Puppies are like human babies in that they are adorable and everything seems to go in their mouth! Like babies this is how they explore their world. Dogs also chew to ease teething pain. During weeks 3-6 they are developing their deciduous teeth and then at 12 weeks to 6 months they are developing their permanent teeth. The chewing doesn’t simply stop at 6 months though. Chewing behavior tends to continue until the dog is a couple years old. Many dogs will continue to chew on certain favorite objects for the rest of their lives. Chewing is a natural activity for all dogs, young and old. It is how they keep their jaws and teeth in good working order which is pretty important for survival.
Puppies develop chew preferences for things that they are allowed to chew on as puppies. Puppies that are not managed well grow into adult dogs that chew on everything. We must teach them what is appropriate to chew and interrupt inappropriate chewing. Dogs have no way of knowing what is ok to chew on by human standards without guidance. By carefully managing his behavior now while he is a puppy, you are saving yourself a lot of trouble in the future.
There are some other options for managing him beyond leaving him in the kitchen all the time. It is important that he feels like a part of the family. Management means that someone needs to be watching him or he needs to be in a puppy proof location when no one is able to watch him. Freedom to run around the house untethered, unfortunately will likely not be for some time.
When left alone, the puppy should be in some type of puppy proof confinement. Maybe your kitchen is that place for your home. I would suggest a pen inside the kitchen if you aren’t going to use a crate. Kitchens are good in that the floor is tile and easy to clean but I wouldn’t suggest giving him the full run of it. Puppies tend to like to chew on woodwork like doorframes so confining to a smaller, safe location is recommended. Crates work really well for confinement but should only be used for short periods with young puppies. I often suggest a pen around the crate with puppy pads down to give an indoor potty area.
You also need to keep him from running loose around the house when you are home. He should never be out of a person’s sight. Options to keep him in a room with you could be baby gates or pens blocking any openings or using a training tether to attach him to a person, door or piece of furniture. A training tether is simply a leash that you attach to something sturdy. It’s a good option for those with open floor plans. I also like having a large crate in the living room so that I can put my puppy in there for short periods. These management tools are also really helpful for housetraining as well.
You also will need to puppy proof your house. Pick up anything that you care about which could be in his reach. If you leave your shoe somewhere a puppy can reach, that is your fault if it gets chewed up! Put electric cords out of reach or cover them up with PVC or cord covers.
People often ask about chew deterrents like Bitter Apple spray. If you are going to use those, you have to spray it on right before the puppy puts their mouth on the object. That spray tends to wear off quickly. The other issue being that it might not taste that bad to some puppies. It has to be sufficiently deterrent for that particular dog.
Another part of the puzzle is having a lot of appropriate chew toys. I like to clarify what chew toys are. Often when I ask people what chew toys, they give their dog, they often tell me stuffed animals or squeaky toys. Those are what we refer to as comfort toys. Chew toys are hard and can be made of a variety of materials. They can be natural like bones or manmade like rubber or hard plastic. Dogs need to be supervised while using chew toys. Chew toys should be large enough that they cannot be swallowed and thrown away if pieces come off. I personally like to rotate toys by picking them up and changing the toys my dog has access to periodically. I find that it keeps them interested in a toy if they haven’t seen it in a while.

__Task item 1__
Answer these questions using the passage on puppy chewing.
(a) During which weeks do puppies develop their deciduous teeth?
(b) What does the passage say a training tether is?
(c) What does the passage call stuffed animals and squeaky toys?
__Task item 2__
Pick up the passage on puppy chewing after its final sentence and continue it.

__Record set__
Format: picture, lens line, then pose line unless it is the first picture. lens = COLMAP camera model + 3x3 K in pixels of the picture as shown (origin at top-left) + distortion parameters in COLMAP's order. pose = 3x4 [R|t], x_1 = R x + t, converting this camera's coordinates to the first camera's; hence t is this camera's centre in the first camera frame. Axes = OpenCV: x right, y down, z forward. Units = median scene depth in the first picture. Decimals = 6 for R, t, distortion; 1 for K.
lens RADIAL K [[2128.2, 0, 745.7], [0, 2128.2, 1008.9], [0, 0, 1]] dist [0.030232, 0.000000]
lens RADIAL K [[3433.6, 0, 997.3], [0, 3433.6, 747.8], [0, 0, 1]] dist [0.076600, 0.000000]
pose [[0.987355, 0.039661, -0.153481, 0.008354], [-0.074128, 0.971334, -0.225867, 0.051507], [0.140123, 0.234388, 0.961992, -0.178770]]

...

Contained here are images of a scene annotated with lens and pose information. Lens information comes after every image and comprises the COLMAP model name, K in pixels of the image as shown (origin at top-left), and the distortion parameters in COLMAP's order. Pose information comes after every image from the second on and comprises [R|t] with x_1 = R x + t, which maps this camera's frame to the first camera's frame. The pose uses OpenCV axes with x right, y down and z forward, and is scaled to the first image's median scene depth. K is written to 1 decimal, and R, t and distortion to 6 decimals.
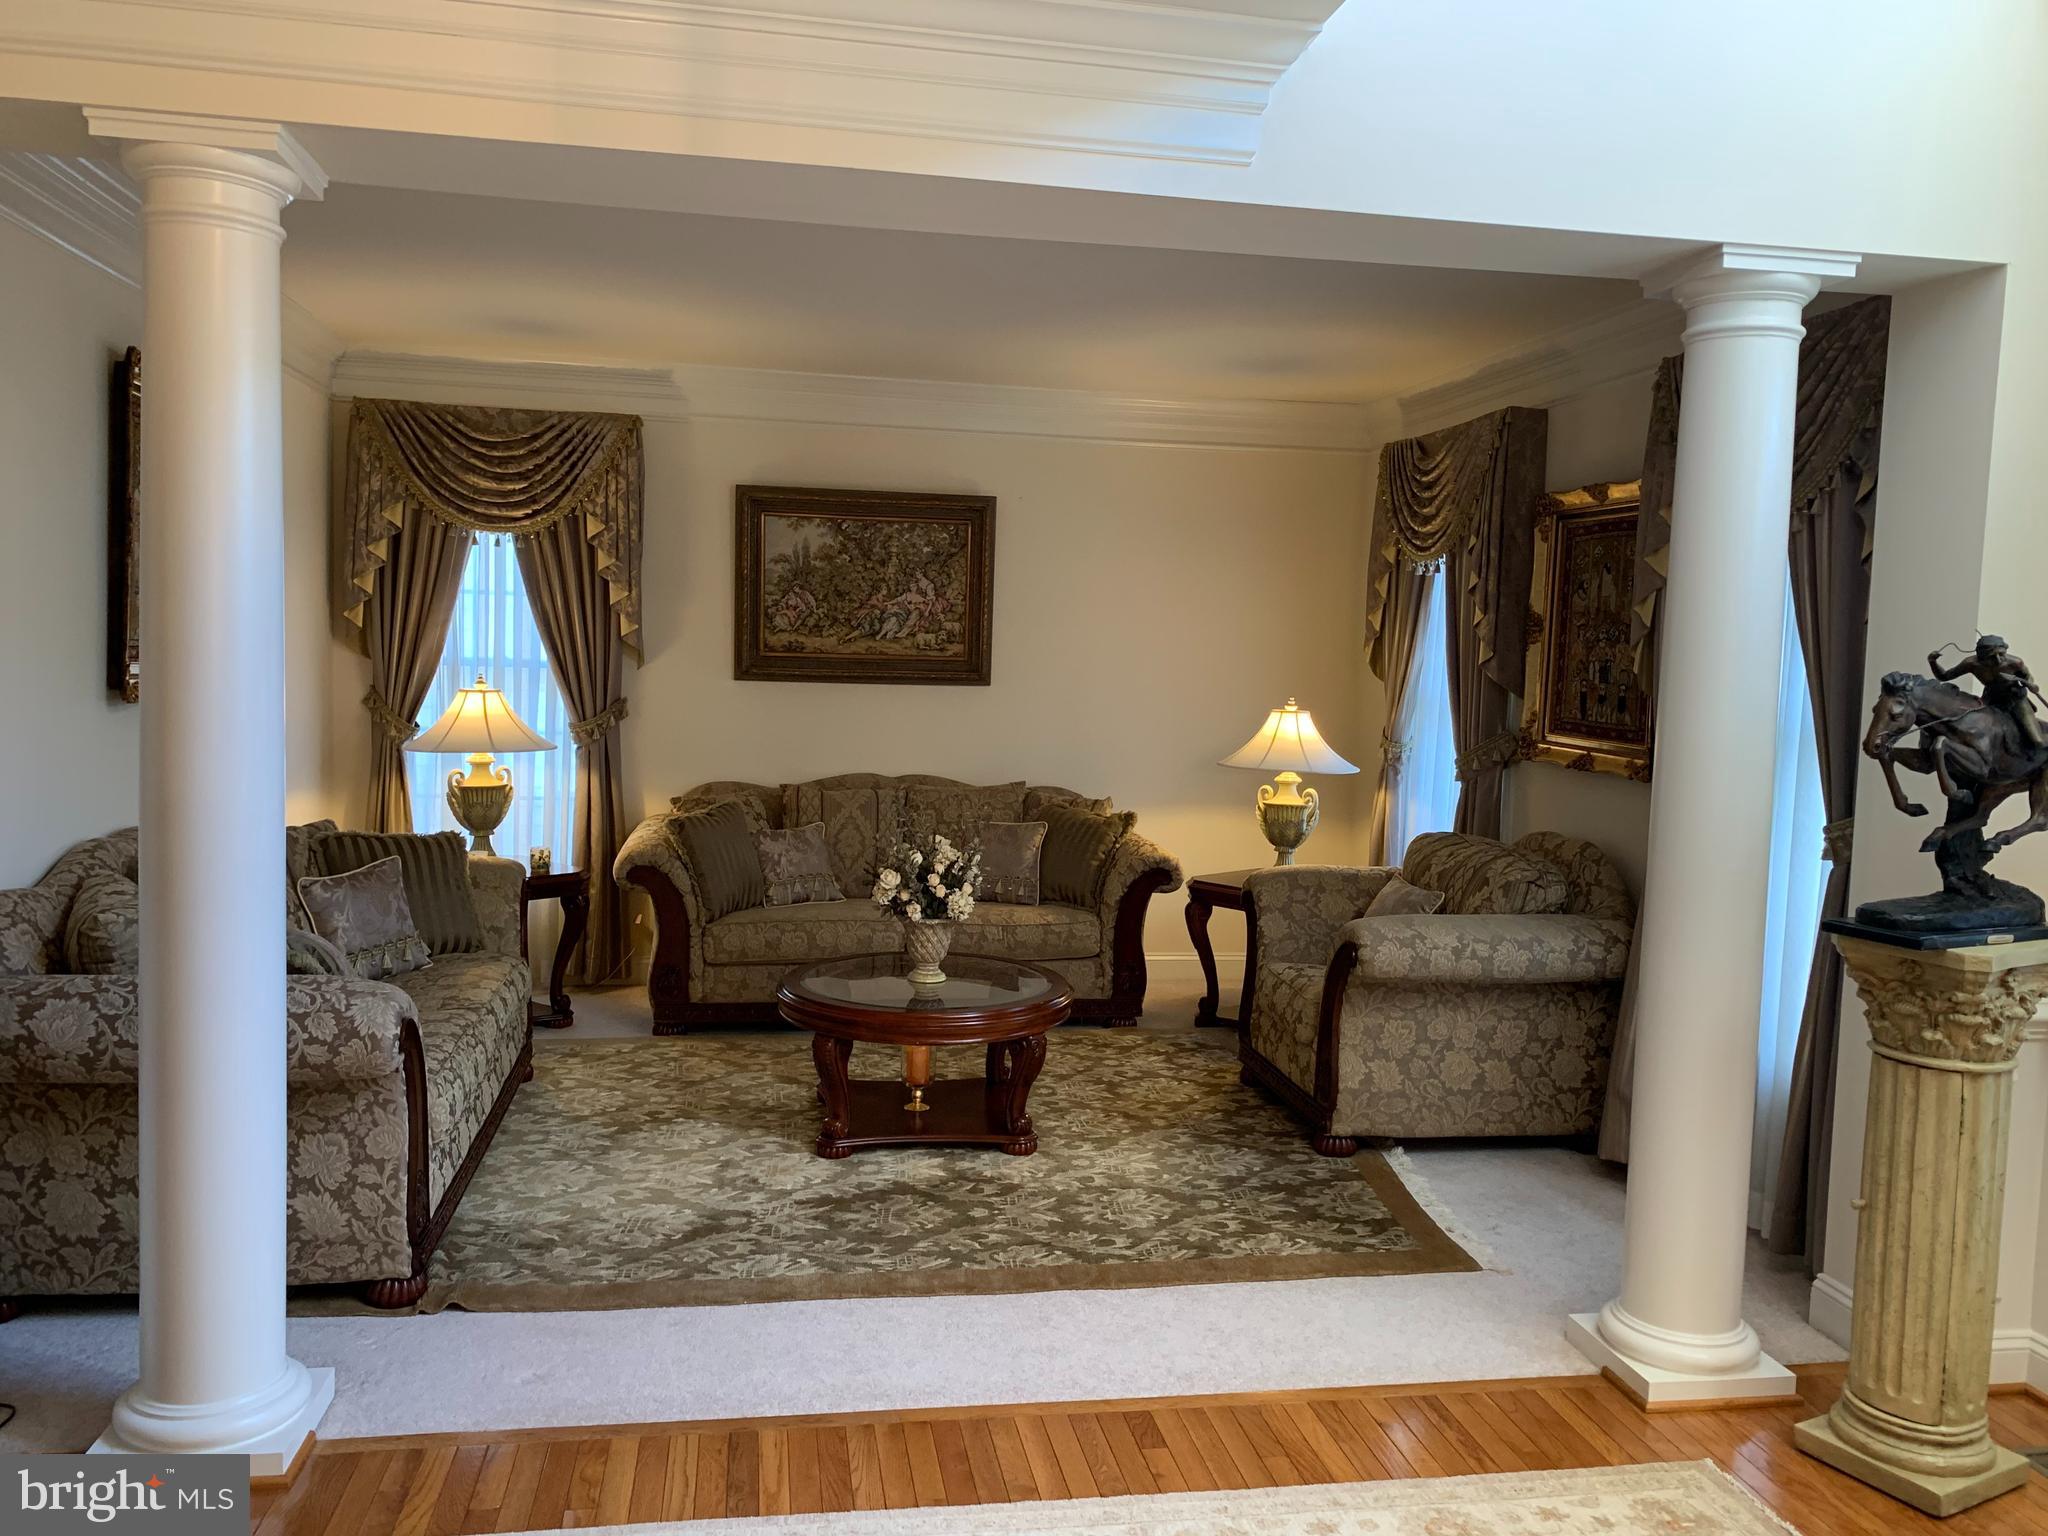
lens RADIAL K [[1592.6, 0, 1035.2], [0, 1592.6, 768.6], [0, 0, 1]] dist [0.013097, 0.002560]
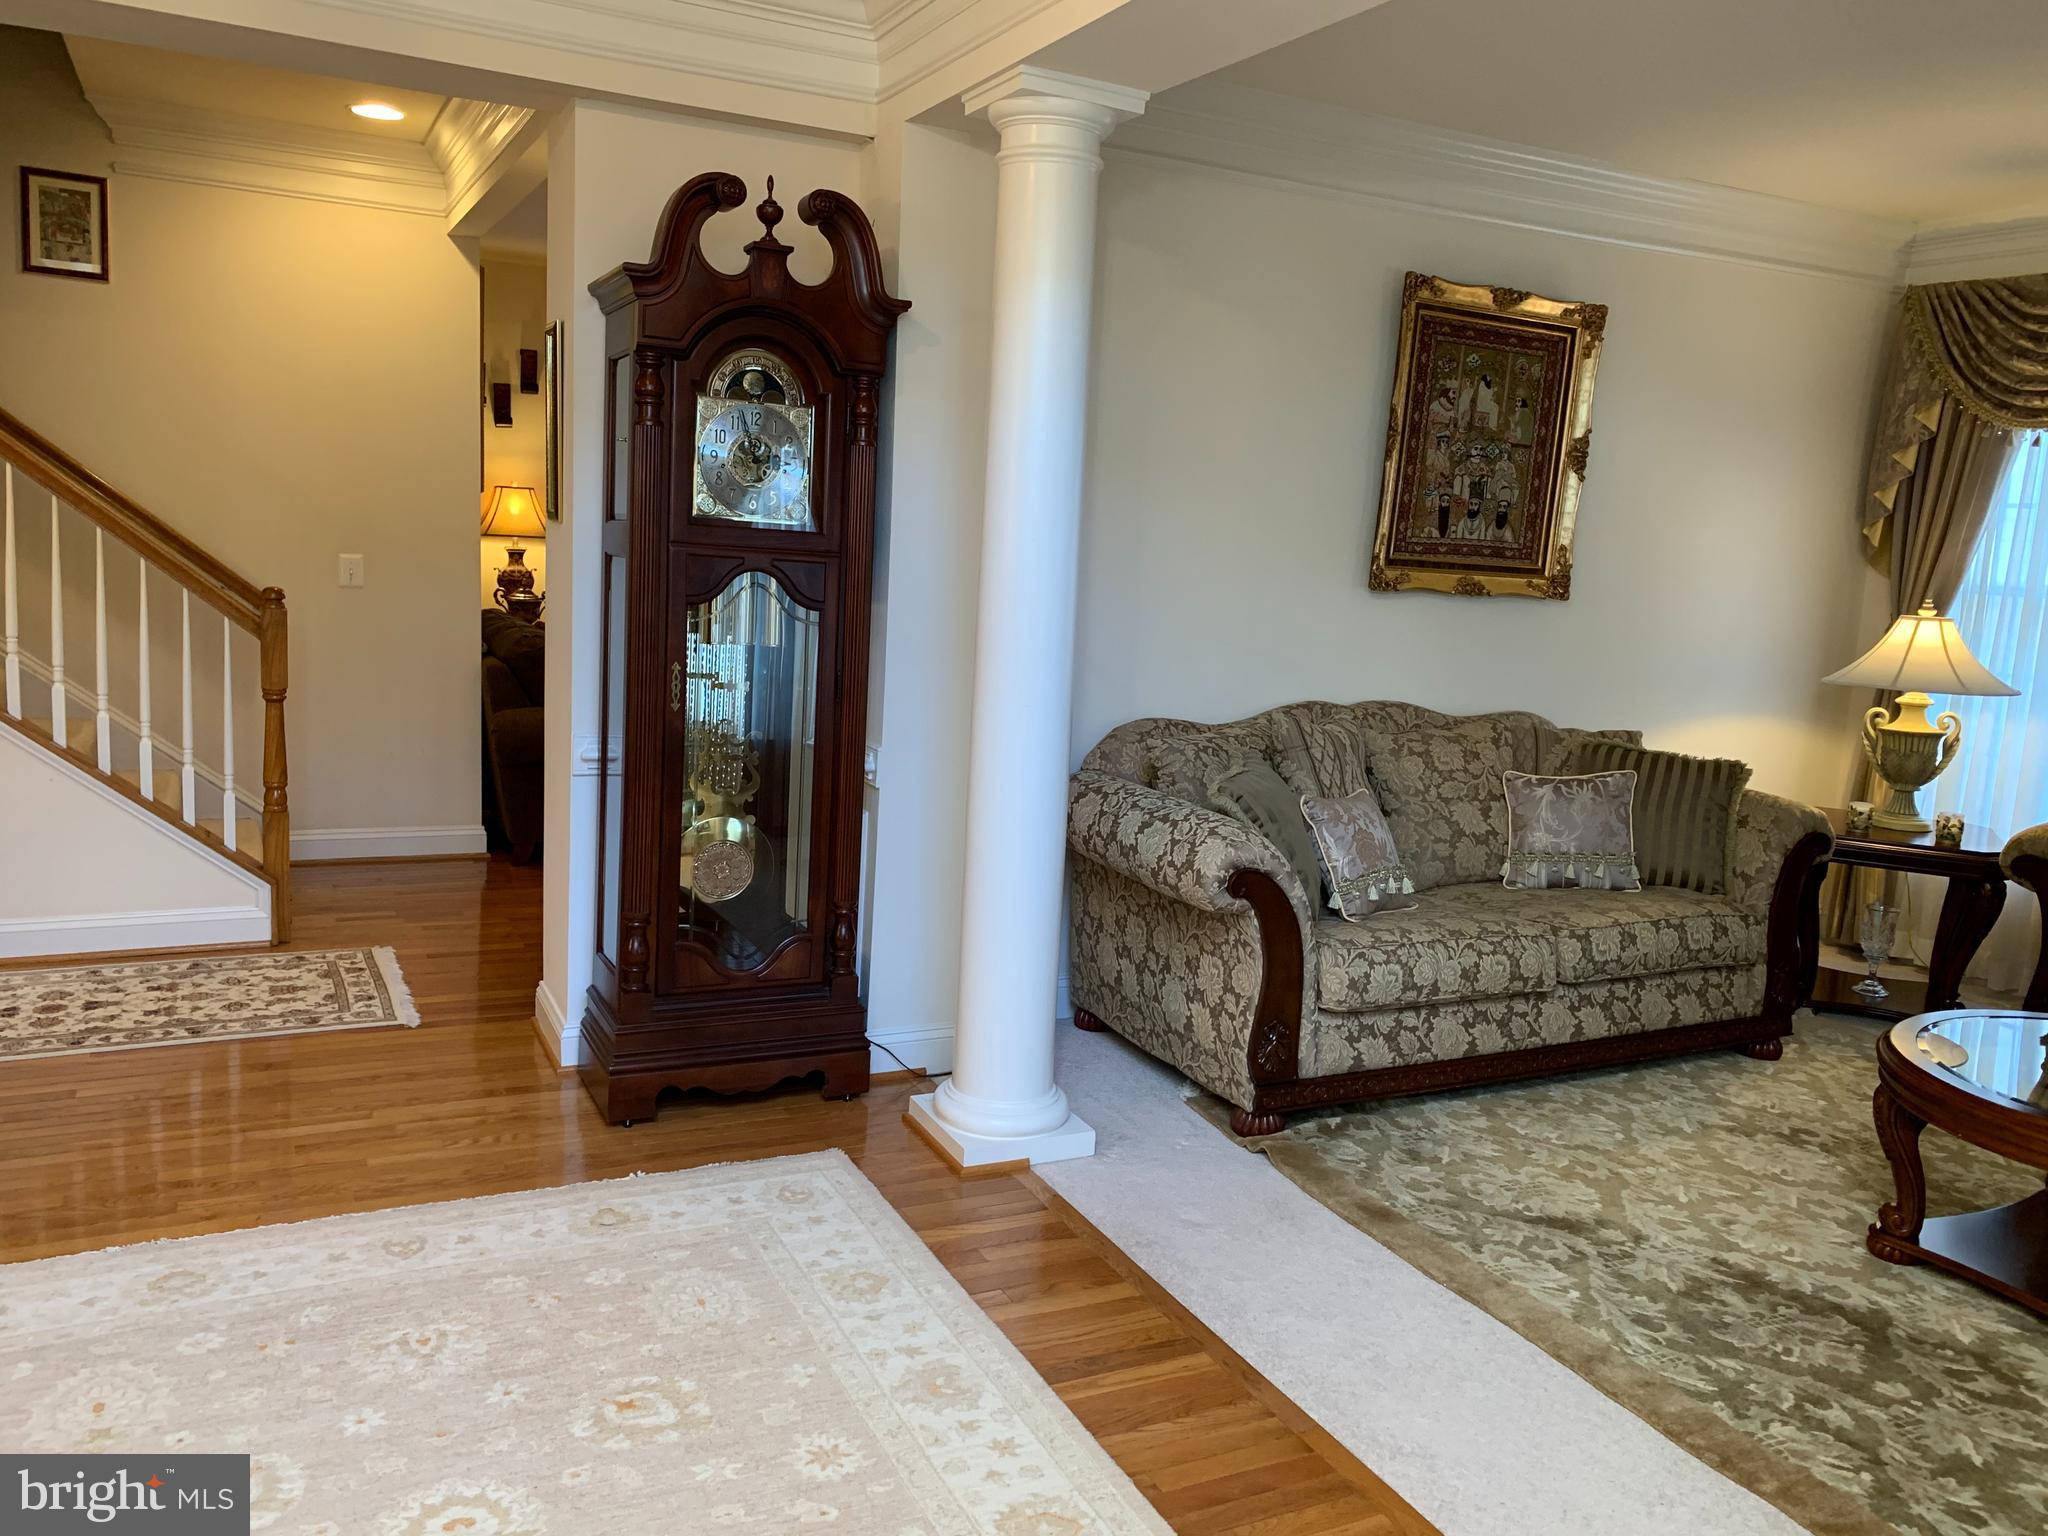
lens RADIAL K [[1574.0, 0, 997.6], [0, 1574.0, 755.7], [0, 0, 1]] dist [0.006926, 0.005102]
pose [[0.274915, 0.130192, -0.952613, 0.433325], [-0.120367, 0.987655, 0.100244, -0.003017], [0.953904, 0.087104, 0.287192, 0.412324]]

__Written answer 1__
(a) Weeks 3-6.
(b) A leash attached to something sturdy.
(c) Comfort toys.

__Written answer 2__
When you catch your dog chewing on something inappropriate it is helpful to have some cues as a means of communication to your dog. You can use Leave It to get the dog away from the object. From experience, I know that the puppy will often go back to chewing on the object you told them to leave alone. They don’t immediately understand that it means leave it forever. It just means leave it alone and come over to me. When they come over, you can give them an appropriate toy to redirect them onto. I personally prefer teaching a positive interrupter. This is simply a word that you condition the dog to so that they will come over to you when they hear it. I prefer this because you can choose a happy sounding word or phrase and keep things positive. I use Uh-Oh because it’s hard to say that angrily. I do use Leave It for some things but it is too harsh sounding to use all the time especially in the developing days of your relationship.
Trade is also a valuable skill for your puppy to learn especially when he has something in his mouth that he really wants. Trade is better than simply grabbing things from your puppy’s mouth. Grabbing things can teach him that human hands coming toward him is a negative thing and it can potentially lead to some guarding behaviors. For this reason, I suggest having a supply of amazing treats to trade your dog for stolen objects. To teach this offer your dog a toy by saying “Take it”. When the dog has the toy, hold a handful of smelly treats under his nose and say “Trade” and then give him a few treats in a row when he drops his toy. Play this game often and then practice when he has his own toys or chews. This way you will have a dog happy to drop whatever he has to trade with you.
It can seem like the puppy stage lasts forever but putting in the work now will ensure you will have a dog in the future that understands what things he is allowed to chew. It requires a lot of hypervigilance and patience on your part. The more consistent you are with his training and keeping things positive, the faster the training will go because you will have a relationship built on trust. Happy training!